-- Opening Marker --

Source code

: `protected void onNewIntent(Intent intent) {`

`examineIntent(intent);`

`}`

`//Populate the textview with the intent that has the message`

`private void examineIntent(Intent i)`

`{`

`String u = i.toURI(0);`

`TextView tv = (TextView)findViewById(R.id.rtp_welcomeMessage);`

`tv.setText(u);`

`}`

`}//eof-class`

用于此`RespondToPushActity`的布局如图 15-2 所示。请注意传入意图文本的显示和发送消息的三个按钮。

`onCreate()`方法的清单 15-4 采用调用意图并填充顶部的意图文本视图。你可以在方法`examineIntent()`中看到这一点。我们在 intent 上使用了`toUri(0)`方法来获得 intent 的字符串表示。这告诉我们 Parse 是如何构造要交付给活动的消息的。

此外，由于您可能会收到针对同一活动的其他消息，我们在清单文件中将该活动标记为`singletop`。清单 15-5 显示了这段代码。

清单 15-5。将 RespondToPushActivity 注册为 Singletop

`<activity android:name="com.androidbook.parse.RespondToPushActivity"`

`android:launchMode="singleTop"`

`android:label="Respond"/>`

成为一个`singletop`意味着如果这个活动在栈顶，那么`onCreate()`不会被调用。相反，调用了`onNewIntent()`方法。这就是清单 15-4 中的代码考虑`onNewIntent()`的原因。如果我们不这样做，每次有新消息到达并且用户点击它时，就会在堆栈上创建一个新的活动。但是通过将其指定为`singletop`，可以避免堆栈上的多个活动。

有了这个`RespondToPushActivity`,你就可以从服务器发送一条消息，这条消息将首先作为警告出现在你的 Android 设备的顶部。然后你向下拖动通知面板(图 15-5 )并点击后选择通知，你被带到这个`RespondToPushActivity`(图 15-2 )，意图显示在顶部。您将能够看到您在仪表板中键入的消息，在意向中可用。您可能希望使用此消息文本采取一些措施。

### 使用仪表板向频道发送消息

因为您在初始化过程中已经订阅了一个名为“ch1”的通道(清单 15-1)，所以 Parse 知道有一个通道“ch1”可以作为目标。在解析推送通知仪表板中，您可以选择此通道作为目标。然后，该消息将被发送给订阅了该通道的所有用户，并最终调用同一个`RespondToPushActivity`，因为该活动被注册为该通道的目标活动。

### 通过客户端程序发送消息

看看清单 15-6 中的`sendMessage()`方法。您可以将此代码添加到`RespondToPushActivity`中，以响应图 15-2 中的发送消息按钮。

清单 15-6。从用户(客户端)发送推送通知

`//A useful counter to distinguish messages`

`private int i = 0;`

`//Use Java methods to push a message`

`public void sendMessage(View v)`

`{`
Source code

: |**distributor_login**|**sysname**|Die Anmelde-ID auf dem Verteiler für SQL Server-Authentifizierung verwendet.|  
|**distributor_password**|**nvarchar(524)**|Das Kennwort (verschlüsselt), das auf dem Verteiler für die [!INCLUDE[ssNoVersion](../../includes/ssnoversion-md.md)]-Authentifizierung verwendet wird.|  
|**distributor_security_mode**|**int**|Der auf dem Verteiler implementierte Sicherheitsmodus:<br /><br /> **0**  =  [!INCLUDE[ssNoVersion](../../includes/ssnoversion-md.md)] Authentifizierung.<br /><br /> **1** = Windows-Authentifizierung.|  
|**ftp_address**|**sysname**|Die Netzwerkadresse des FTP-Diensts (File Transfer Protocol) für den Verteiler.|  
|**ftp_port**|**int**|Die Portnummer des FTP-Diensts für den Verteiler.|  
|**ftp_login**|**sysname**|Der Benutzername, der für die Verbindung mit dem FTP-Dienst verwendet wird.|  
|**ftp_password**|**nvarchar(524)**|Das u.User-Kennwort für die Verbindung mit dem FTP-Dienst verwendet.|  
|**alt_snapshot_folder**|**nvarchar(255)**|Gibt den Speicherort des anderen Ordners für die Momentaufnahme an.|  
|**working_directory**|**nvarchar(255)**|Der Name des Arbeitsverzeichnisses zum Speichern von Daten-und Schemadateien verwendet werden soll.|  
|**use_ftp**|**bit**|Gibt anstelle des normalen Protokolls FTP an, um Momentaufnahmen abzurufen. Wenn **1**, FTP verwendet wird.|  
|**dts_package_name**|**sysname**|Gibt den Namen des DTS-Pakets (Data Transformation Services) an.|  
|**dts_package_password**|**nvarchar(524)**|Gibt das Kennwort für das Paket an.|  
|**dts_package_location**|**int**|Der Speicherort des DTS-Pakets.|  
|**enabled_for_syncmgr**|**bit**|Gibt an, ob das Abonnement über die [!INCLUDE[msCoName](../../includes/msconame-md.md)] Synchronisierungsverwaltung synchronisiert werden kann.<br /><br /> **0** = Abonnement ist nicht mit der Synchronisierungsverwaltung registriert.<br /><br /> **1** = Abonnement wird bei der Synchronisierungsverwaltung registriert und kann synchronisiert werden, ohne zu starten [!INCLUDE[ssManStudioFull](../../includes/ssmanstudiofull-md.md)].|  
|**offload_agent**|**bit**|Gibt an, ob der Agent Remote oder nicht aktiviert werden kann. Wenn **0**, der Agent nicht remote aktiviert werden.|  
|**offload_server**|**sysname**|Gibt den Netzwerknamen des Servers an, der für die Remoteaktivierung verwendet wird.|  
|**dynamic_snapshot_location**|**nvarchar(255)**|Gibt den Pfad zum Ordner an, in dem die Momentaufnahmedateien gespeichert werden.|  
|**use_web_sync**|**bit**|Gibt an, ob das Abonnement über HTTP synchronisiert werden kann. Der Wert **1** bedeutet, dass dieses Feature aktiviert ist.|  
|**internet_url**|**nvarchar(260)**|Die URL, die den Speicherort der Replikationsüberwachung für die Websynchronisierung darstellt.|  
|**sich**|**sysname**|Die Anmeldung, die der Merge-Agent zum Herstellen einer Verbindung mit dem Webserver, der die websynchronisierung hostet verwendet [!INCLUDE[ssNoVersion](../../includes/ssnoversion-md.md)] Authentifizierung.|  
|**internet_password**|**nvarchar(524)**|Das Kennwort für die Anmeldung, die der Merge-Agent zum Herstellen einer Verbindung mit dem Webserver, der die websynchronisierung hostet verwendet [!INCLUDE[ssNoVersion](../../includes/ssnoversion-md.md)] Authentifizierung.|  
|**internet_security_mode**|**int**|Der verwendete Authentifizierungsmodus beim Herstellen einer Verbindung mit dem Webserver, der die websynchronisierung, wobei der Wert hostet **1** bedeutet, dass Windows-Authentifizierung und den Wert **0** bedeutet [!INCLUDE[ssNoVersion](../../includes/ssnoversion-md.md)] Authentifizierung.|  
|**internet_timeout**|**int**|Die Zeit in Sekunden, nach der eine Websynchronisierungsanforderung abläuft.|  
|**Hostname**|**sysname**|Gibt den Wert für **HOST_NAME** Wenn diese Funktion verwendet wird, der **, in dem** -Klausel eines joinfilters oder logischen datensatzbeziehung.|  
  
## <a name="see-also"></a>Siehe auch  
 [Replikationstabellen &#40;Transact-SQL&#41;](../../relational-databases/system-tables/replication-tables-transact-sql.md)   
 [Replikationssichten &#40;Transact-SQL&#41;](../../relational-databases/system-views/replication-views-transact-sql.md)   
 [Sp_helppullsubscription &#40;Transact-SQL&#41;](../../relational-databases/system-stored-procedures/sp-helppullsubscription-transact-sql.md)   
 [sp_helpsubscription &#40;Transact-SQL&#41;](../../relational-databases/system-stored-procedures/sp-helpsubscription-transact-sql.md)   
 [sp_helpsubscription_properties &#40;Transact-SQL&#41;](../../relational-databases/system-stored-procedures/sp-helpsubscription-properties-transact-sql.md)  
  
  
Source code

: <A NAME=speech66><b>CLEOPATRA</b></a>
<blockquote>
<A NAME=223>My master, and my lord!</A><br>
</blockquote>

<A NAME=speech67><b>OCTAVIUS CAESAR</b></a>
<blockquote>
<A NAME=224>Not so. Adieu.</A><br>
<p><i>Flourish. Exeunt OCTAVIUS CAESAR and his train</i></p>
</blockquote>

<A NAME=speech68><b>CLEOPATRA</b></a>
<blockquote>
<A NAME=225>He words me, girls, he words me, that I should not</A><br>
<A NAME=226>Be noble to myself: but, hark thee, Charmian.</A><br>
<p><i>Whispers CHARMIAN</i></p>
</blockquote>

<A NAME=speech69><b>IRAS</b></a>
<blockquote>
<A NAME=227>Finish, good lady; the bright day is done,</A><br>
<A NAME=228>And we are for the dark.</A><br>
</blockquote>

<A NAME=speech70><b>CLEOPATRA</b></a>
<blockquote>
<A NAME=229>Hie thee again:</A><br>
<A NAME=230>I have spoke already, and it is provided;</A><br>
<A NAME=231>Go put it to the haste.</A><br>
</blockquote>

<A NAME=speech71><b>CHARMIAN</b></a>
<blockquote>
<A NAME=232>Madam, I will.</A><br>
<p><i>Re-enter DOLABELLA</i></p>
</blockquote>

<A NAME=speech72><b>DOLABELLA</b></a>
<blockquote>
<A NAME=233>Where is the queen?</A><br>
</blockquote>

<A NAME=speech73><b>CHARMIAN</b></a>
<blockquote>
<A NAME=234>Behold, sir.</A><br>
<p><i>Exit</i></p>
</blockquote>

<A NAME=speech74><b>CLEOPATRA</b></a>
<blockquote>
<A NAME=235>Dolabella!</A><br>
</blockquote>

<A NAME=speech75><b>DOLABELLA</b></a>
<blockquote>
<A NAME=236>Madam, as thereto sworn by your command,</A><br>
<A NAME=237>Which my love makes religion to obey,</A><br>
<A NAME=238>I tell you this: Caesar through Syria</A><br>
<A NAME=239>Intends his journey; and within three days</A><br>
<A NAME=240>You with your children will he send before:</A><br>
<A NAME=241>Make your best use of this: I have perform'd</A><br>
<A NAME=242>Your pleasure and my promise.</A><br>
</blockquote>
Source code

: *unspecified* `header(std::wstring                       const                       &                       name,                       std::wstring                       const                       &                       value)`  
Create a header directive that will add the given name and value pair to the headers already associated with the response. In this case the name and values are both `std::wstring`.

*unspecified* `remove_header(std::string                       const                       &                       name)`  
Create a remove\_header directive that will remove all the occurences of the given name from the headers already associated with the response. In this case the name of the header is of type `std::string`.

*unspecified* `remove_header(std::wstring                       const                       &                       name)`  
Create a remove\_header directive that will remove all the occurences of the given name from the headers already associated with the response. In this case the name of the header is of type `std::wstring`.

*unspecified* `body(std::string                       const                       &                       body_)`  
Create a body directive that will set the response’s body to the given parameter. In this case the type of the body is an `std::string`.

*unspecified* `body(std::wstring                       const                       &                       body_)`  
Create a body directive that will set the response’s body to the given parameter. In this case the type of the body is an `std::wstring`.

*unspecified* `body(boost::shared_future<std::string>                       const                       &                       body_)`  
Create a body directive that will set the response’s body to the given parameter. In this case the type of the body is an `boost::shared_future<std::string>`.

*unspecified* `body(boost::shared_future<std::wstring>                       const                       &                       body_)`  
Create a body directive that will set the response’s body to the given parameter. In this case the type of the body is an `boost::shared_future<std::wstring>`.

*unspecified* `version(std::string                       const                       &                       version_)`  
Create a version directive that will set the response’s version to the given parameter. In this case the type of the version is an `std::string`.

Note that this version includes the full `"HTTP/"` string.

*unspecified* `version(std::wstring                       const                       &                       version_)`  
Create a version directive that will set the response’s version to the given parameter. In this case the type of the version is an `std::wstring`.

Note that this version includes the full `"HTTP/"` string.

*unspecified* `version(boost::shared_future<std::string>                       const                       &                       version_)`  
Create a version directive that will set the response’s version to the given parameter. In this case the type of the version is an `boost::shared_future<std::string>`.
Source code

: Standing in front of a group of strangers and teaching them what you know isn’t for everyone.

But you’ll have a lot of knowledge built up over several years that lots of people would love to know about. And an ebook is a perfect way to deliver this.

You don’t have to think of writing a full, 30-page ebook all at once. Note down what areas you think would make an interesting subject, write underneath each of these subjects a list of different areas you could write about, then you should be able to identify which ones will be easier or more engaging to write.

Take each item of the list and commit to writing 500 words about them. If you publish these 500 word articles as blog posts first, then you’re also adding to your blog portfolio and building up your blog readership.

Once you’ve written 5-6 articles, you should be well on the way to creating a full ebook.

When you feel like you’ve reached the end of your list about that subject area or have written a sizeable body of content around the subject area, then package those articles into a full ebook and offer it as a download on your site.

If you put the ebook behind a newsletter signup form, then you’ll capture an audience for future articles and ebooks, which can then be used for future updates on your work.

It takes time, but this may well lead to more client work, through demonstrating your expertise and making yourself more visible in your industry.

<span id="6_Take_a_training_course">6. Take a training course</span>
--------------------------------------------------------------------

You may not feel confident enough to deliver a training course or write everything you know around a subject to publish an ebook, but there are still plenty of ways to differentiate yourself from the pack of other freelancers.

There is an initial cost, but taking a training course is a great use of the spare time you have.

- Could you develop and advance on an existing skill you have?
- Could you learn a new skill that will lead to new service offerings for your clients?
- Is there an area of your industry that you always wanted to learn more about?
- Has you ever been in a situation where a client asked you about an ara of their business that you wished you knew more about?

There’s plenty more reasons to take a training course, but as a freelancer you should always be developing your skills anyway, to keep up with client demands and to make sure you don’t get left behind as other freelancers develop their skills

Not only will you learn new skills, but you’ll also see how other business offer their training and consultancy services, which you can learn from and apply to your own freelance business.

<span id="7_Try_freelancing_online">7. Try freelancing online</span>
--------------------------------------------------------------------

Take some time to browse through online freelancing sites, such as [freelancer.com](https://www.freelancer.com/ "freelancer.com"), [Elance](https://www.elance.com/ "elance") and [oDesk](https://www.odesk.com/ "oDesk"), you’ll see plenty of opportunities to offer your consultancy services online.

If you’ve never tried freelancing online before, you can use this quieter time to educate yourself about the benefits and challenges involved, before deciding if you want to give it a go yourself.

-- Closing Marker --

▸ **PROBLEM TO SOLVE**: Please reproduce everything from the line containing "Android 设备的顶部。然后你向下拖动通知面板(图 15-5" down to the line containing "### 使用仪表板向频道发送消息", word for word and with both of those lines included.

▸ **RESULT FOR THIS TASK**:
有了这个`RespondToPushActivity`,你就可以从服务器发送一条消息，这条消息将首先作为警告出现在你的 Android 设备的顶部。然后你向下拖动通知面板(图 15-5 )并点击后选择通知，你被带到这个`RespondToPushActivity`(图 15-2 )，意图显示在顶部。您将能够看到您在仪表板中键入的消息，在意向中可用。您可能希望使用此消息文本采取一些措施。

### 使用仪表板向频道发送消息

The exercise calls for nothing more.